Some readers might know that my day job mostly involves teaching Shakespeare. Some of my students tease me because my leisure time often involves reading Shakespeare.
What can I say? If it be a sin to covet beauty, I am the most offending soul alive.
Recently I’ve been reading Antony And Cleopatra, which is often (wrongly) excluded from the list of Shakespeare’s “great tragedies” (Hamlet, Macbeth, Othello, King Lear). I don’t know why it doesn’t make the cut. It might have something to do with the part of Cleopatra. It’s a very demanding role: Shakespeare’s Cleopatra is mercurial, petty, cruel, blithe, rash, vain, tempestuous, and pretty much everything else. Enobarbus, the cynical commentator in the play, can’t resist admiring her “infinite variety.”
I can only think of a few women in Hollywood who could handle the character. Cate Blanchett, maybe? Rosamund Pike? My ideal actress for the part would be Katharine Hepburn, who did actually play Cleopatra on stage in 1960. (The film version with the mesmerising Elizabeth Taylor and the mini-skirted Richard Burton is visually impressive but very un-Shakespearean.)
The play is based on an opposition: Rome represents law, restraint, and civic duty; Egypt represents excess, inebriation, and lust – a never-ending stag do. (This is a simplification of history, but a simplification found in Roman sources.) Antony’s desire for Cleopatra “o’erflows the measure” and she characterises an Egypt where everything is amplified: “We cannot call her winds and waters sighs and tears,” Enobarbus remarks, “they are greater storms and tempests than almanacs can report.”
Antony is torn between Rome and Egypt. One of the attractions of Alexandria is language and the voluptuous, voracious, vociferous Cleopatra. She and Antony speak mellifluous, grandiloquent sentences in a lofty style synonymous with Shakespeare. It puts some people off. Part of the reason for it is to highlight that the characters are heroic, even legendary. Cleopatra is the Queen of Egypt and is associated with the goddess Isis; Antony is one of the three joint-leaders of the Roman Republic and a descendant of Hercules. They don’t talk like ordinary people because they’re not ordinary.
In fact, they’re history. Apart from himself, Antony’s main rival is Octavius, one of his co-leaders and the future emperor Augustus. Near the middle of the play, Octavius calls Antony back to Rome to help him fight against some notorious pirates. An impetuous Cleopatra begs Antony not to go, but he eventually leaves after affirming his love for her. In Rome, the joint leaders of the Roman Republic meet:
OCTAVIUS: Welcome to Rome.
ANTONY: Thank you.
OCTAVIUS: Sit.
ANTONY: Sit, sir.
OCTAVIUS: Nay then.
Part of Shakespeare’s genius is that he can express so much with so little: this meeting has the subtlety that Jane Austen is famous for. Damning Antony’s revels with Cleopatra, Octavius, as the host, invites him to sit down. Antony refuses to accept the subordinate position and urges Octavius to accept his offer to sit. In this small quibble about seating arrangements, we learn that one leader of the Republic is trying to dominate the other.

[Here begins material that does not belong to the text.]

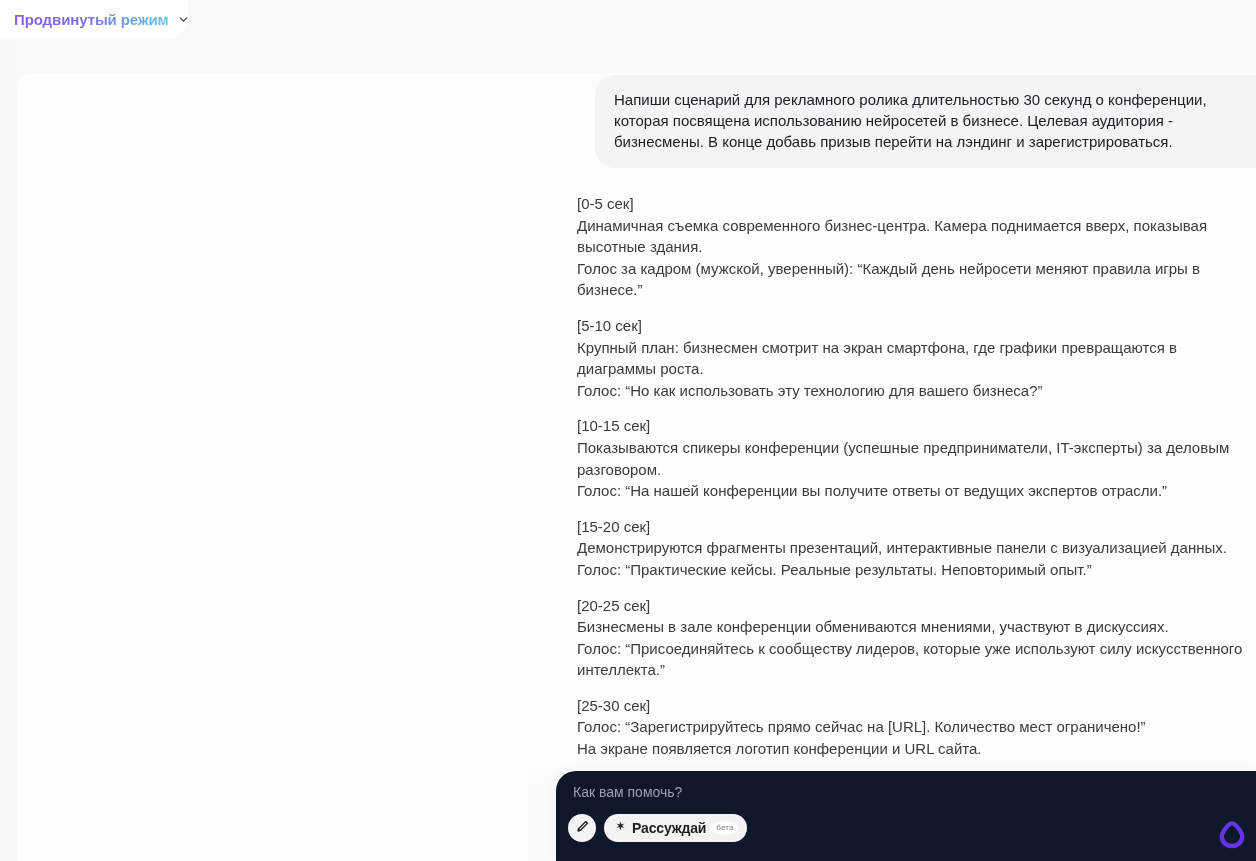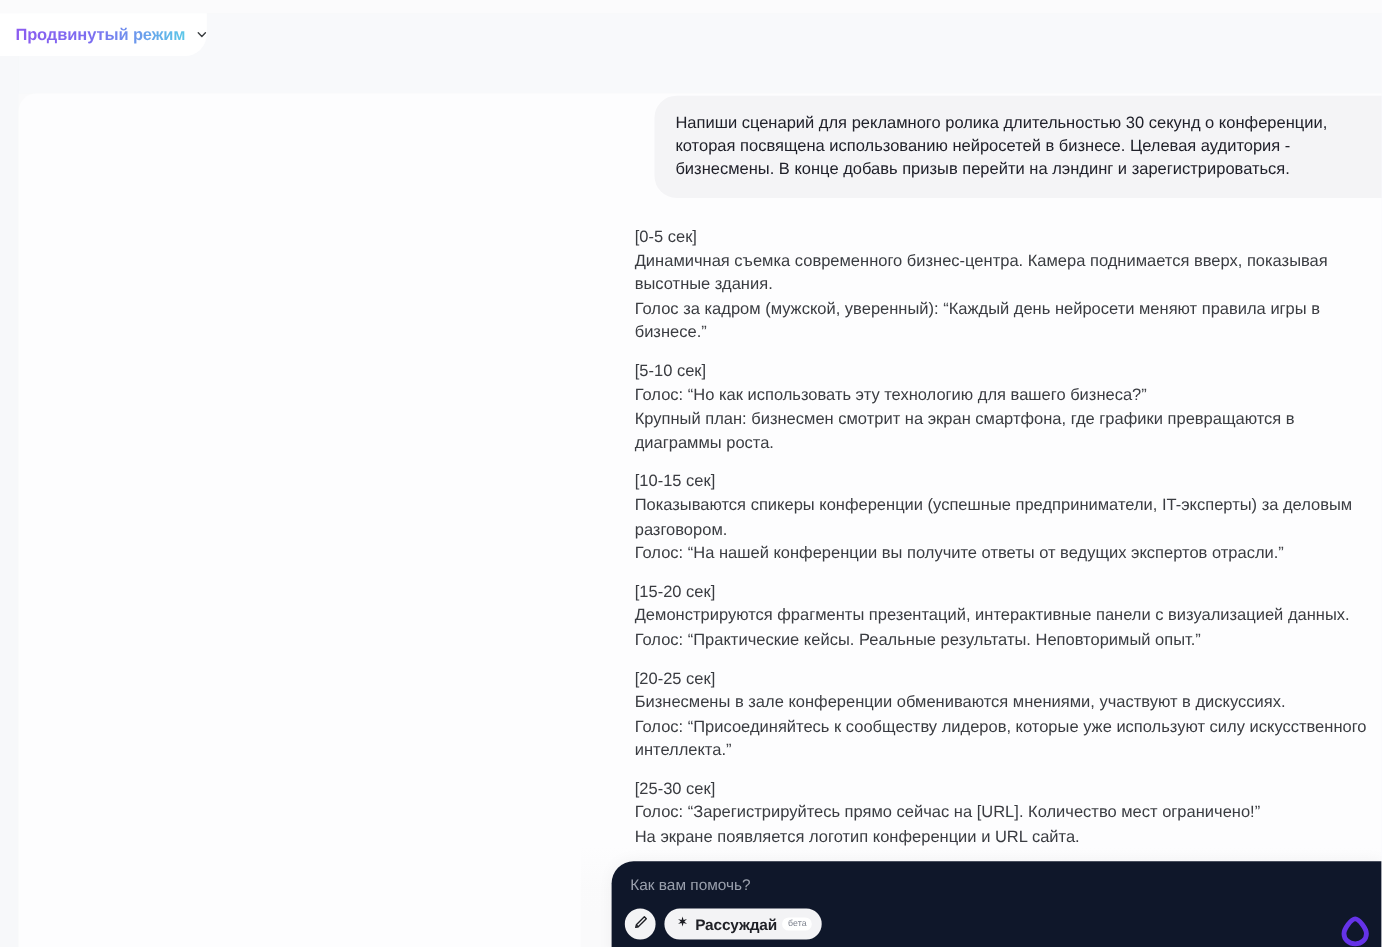"Продвинутый режим" .app-root { margin-top: 12px -> none }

Even though he is younger, Octavius is the one who is more measured. (Antony insults him by calling him “boy.”) Octavius’ speeches and actions don’t have the grandeur of Antony. The “boy” Octavius is the cold, calculating strategist.
Heroic, Antony is an artefact. With an outdated idea of honour and self-assertion, he challenges Octavius to single combat. Octavius doesn’t refuse the challenge; he ignores it – but he’s the one who ends up victorious at the end of the play. He has the last word.

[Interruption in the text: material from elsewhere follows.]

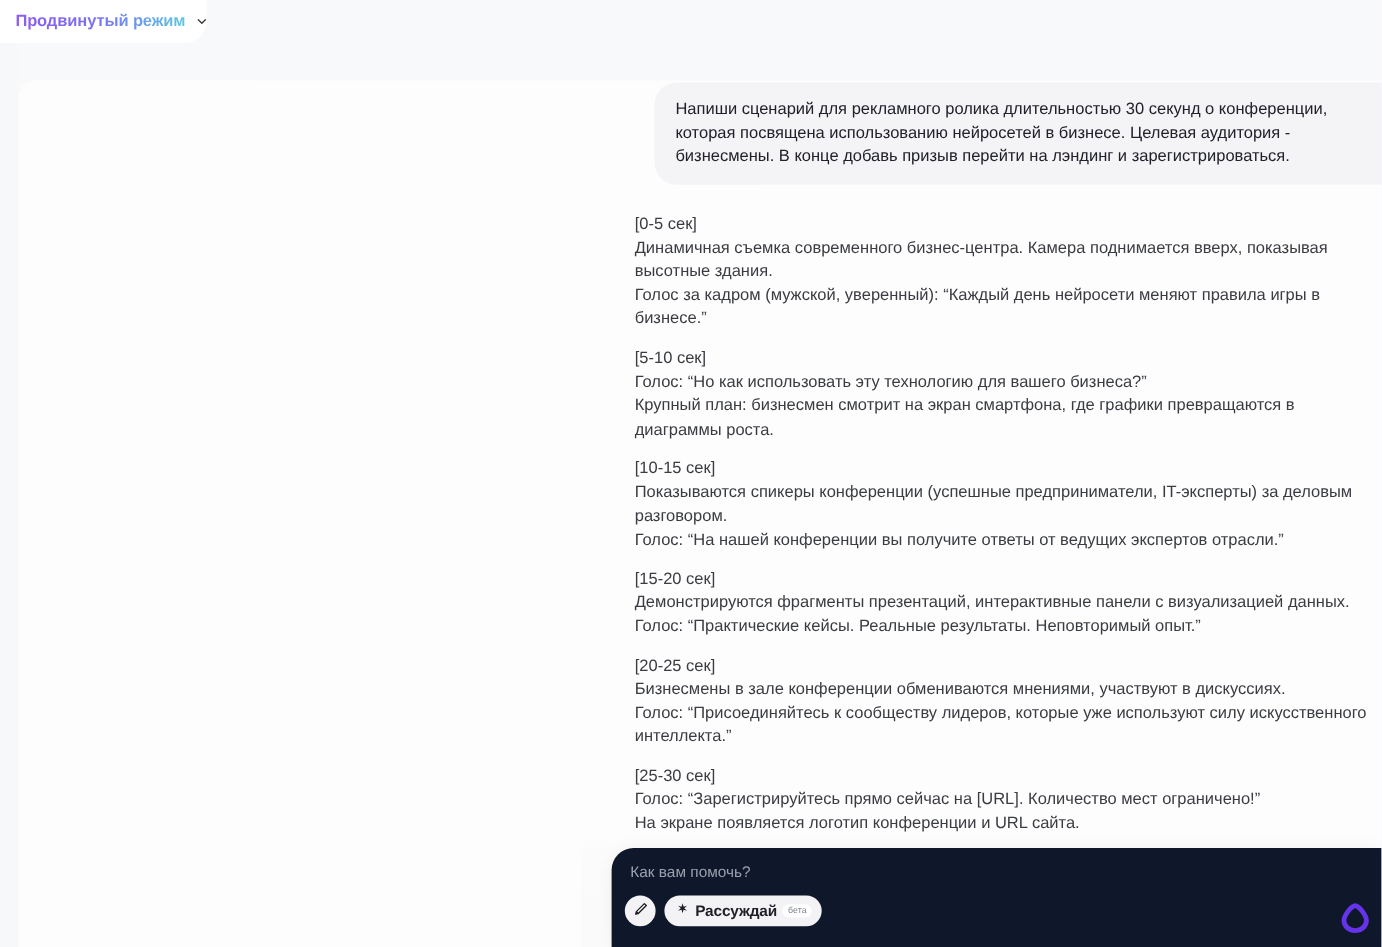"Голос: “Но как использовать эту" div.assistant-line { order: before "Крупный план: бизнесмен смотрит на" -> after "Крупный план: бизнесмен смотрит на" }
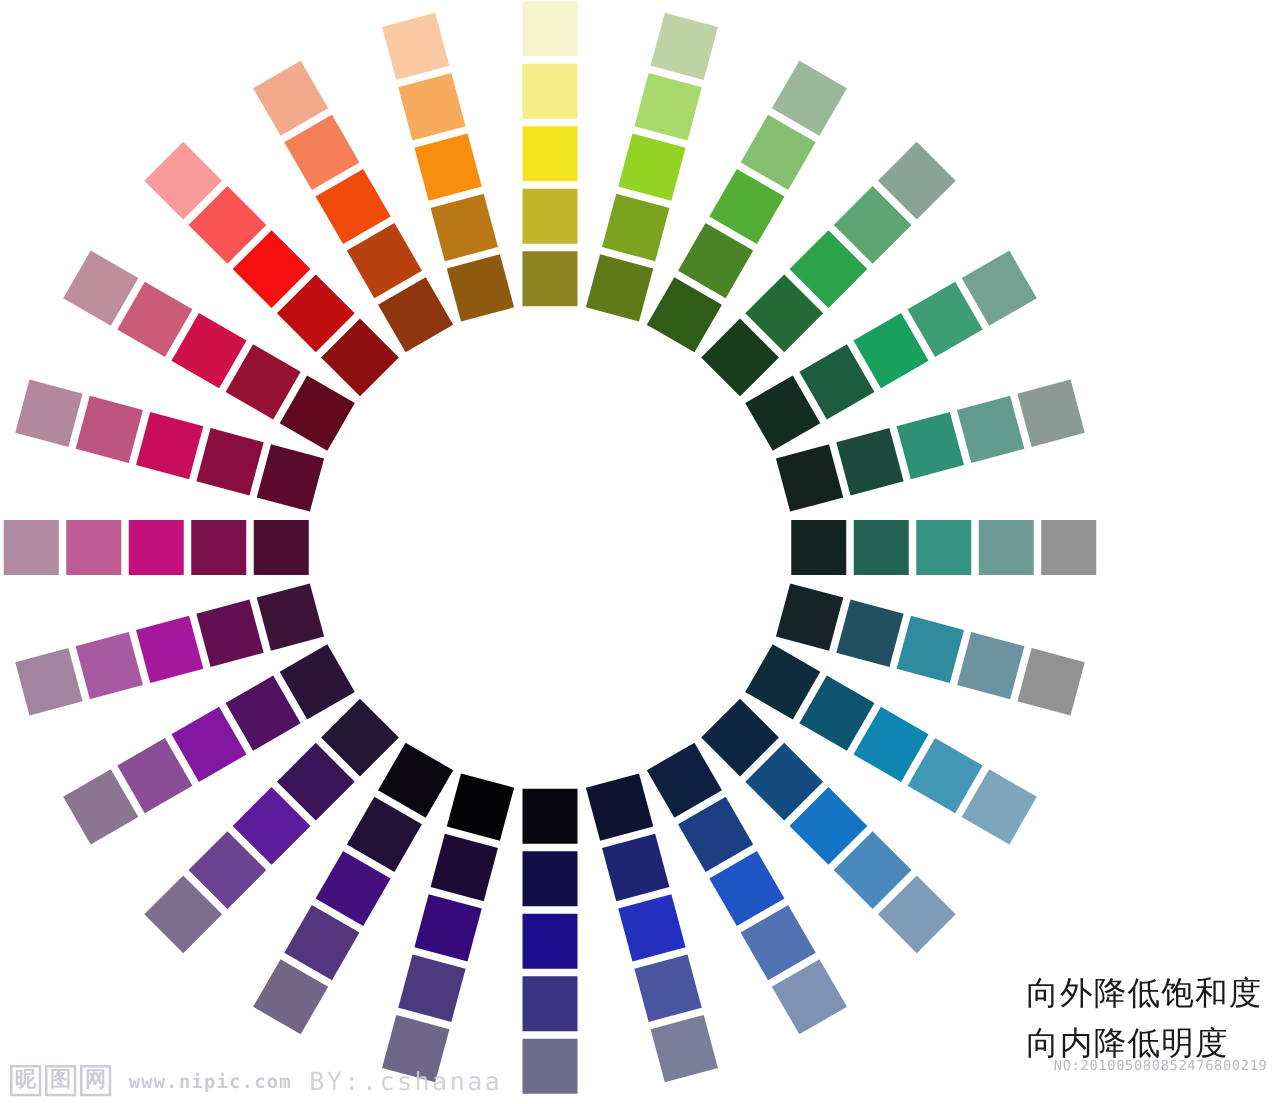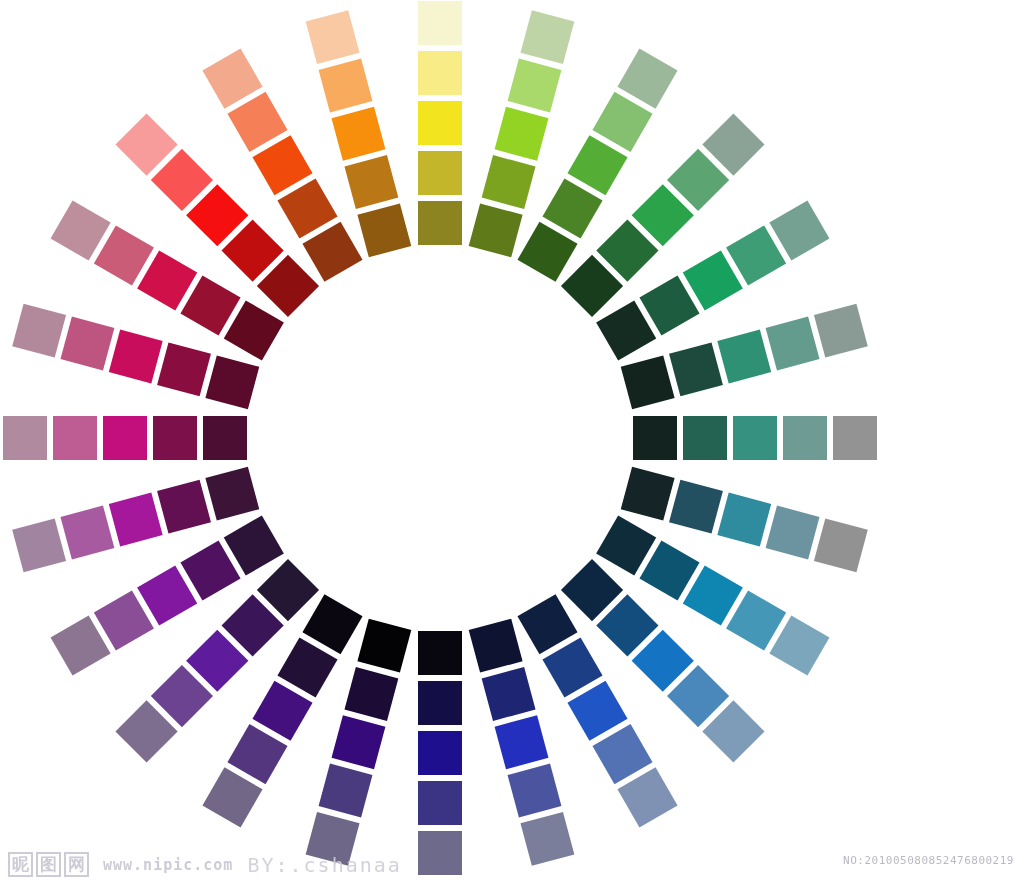"向外降低饱和度" div { html: none -> <div> <div>向外降低饱和度</div> <div>向内降低明度</div> </div> }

Unlike Antony, Octavius is the complete statesman because he excels in peace and war; he is the one who inaugurates pax Romana, the Roman peace. Octavius is successful, but it would be hard to say that Shakespeare celebrates him; after all, it’s not his name on the posters.
Antony and Cleopatra are excessive, short-sighted, and vain – but their rhetorical curlicues attest to their vitality, their brio, their largesse. Octavius is the sensible ruler, but his plain speeches show us that we lose something when the age of heroes gives way to one of politicians.